In Romania Fortuna operates two brands – fortuna.ro and casapariurilor.ro – and players of both sites can now enjoy a selection of carefully picked games, which include the supplier’s all-time favourite slot 243 Crystal Fruits as well as the top performers The Secret of Ba and Sherlock. A Scandal in Bohemia.

Commenting on the latest content alliance, Ondrej Lapides, CEO at Tom Horn Gaming said: “Fortuna is one of the strongest brands in Central Europe and we’re delighted to have joined forces with them as this collaboration will further expand our footprint in the region. The Romanian operation is the first market where we launch our games with the operator and we’re sure to capitalise on our expertise and exquisite knowledge of player preferences in the region in order to contribute to increased player retention and overall revenue growth.”
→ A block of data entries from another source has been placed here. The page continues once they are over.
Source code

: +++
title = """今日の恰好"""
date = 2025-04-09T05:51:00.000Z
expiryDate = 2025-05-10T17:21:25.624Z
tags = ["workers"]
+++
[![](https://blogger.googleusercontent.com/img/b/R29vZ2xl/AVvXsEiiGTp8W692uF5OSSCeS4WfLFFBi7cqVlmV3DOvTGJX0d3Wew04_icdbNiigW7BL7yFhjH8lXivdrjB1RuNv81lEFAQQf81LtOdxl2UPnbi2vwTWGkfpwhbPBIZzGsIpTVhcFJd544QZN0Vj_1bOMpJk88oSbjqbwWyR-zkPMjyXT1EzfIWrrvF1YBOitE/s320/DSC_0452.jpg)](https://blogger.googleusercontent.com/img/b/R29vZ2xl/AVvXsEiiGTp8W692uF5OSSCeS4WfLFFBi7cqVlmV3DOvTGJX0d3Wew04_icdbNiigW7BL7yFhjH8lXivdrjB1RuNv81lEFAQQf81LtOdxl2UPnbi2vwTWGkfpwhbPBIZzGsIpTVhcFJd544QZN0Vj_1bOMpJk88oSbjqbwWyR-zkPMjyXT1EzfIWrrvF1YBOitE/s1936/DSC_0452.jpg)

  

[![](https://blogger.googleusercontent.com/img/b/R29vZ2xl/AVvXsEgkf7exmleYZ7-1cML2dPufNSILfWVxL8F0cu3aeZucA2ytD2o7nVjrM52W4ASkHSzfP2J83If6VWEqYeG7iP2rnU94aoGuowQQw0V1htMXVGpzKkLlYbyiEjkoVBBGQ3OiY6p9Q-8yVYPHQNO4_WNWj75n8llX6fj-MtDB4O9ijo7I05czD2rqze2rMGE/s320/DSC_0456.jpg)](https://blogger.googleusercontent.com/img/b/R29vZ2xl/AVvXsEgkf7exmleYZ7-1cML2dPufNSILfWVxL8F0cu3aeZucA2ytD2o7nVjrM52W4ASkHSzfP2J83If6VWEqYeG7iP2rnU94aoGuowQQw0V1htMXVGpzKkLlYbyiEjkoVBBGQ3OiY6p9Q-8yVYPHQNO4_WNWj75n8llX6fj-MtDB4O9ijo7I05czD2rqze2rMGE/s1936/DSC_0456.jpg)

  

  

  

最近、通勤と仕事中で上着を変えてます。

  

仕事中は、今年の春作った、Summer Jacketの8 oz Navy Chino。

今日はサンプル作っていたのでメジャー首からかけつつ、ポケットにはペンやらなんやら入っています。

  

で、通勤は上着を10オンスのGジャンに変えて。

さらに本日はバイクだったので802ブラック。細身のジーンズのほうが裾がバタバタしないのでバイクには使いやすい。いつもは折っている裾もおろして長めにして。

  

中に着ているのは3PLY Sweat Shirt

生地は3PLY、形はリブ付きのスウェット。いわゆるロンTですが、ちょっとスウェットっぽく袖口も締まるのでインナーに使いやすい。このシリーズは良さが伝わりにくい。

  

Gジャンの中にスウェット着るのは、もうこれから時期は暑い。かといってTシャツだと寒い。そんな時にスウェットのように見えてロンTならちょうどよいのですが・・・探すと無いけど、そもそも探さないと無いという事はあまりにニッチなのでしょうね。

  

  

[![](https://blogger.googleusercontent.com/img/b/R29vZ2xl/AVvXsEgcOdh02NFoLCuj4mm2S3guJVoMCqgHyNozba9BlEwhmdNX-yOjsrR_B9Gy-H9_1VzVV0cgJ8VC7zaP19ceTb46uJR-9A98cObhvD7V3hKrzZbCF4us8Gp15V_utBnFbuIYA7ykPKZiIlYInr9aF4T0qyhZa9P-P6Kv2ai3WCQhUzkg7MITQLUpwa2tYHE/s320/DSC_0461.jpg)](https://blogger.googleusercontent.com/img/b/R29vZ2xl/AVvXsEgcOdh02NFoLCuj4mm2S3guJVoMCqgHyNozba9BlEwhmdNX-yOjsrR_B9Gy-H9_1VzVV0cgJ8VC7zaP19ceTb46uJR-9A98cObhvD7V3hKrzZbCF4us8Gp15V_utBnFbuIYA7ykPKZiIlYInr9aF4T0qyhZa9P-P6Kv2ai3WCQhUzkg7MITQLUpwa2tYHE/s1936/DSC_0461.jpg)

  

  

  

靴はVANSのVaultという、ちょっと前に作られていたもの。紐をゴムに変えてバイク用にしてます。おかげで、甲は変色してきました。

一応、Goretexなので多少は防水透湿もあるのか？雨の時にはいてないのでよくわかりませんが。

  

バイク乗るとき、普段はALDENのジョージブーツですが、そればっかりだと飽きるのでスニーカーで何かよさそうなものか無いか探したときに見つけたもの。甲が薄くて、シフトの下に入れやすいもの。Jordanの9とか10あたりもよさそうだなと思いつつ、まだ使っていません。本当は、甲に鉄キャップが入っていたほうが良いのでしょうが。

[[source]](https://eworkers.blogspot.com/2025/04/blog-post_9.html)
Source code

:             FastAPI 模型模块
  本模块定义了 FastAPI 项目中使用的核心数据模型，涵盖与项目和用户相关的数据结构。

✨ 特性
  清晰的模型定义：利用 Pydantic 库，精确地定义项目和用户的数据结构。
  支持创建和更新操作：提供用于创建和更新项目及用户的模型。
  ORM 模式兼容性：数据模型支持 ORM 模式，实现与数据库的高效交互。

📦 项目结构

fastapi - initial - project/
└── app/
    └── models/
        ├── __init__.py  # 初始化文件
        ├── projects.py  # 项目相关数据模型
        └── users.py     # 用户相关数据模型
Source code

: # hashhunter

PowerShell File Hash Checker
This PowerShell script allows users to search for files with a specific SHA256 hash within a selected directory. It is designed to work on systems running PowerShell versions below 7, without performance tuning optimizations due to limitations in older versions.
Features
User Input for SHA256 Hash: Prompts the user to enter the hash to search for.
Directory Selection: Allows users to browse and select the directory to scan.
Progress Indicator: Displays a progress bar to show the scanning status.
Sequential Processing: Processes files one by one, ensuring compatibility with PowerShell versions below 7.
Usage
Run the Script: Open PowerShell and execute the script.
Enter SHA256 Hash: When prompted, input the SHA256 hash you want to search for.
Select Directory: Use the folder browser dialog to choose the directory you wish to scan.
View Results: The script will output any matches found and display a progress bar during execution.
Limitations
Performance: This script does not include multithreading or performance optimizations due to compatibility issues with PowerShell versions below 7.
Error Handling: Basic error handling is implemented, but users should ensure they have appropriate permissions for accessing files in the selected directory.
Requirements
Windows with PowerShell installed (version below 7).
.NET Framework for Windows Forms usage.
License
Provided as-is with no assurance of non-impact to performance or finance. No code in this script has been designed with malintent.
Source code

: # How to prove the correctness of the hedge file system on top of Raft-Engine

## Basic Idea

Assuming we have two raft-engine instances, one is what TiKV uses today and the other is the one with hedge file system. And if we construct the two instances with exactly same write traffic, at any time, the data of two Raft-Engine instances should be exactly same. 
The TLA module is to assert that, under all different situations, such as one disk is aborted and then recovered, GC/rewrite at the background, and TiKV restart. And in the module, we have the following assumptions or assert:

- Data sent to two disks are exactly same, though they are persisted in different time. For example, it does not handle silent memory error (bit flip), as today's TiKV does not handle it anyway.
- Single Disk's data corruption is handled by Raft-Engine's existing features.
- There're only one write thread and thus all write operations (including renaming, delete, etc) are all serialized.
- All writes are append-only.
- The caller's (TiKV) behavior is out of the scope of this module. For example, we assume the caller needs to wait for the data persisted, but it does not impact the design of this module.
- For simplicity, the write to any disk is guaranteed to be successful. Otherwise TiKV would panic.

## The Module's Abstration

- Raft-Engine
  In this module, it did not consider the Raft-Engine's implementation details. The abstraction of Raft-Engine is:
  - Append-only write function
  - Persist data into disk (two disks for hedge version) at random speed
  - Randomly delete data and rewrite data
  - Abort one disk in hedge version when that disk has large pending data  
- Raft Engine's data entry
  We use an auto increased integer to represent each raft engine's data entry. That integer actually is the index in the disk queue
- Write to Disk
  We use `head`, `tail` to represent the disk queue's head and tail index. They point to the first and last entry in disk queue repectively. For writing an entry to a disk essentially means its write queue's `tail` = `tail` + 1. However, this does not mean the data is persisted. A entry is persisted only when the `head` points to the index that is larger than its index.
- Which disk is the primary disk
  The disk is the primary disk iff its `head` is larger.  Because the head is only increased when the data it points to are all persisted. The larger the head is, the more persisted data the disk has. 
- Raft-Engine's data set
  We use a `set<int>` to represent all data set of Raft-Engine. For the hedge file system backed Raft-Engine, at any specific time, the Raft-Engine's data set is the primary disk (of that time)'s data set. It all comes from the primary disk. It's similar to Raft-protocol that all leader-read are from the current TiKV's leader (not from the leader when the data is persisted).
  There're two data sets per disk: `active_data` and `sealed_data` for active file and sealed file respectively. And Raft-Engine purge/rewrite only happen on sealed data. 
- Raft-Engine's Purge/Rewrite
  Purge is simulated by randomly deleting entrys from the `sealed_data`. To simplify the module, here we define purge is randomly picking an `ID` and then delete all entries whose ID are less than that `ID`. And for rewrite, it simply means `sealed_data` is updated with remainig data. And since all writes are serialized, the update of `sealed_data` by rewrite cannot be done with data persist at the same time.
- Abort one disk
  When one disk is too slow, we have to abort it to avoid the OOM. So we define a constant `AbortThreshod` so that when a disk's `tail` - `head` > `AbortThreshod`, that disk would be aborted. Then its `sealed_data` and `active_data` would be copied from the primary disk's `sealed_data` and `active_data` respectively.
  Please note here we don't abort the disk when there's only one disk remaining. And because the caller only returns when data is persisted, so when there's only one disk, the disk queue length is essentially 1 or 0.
Stanislav Sopko, Group Head of Product & Channel Management at Fortuna Entertainment Group added: “Tom Horn has built a reputation for creating slots that resonate well with Central European players. Offering the supplier’s titles to our customers is a huge boost to our casino portfolio. We believe this deal will lead to a long and successful partnership that will generate impressive growth for both of our companies, whilst providing highly engaging and entertaining content to our players.”

With the Fortuna link-up, Tom Horn Gaming continues to maintain its commercial growth trajectory in Central and Easter Europe, where their games are particularly popular among players.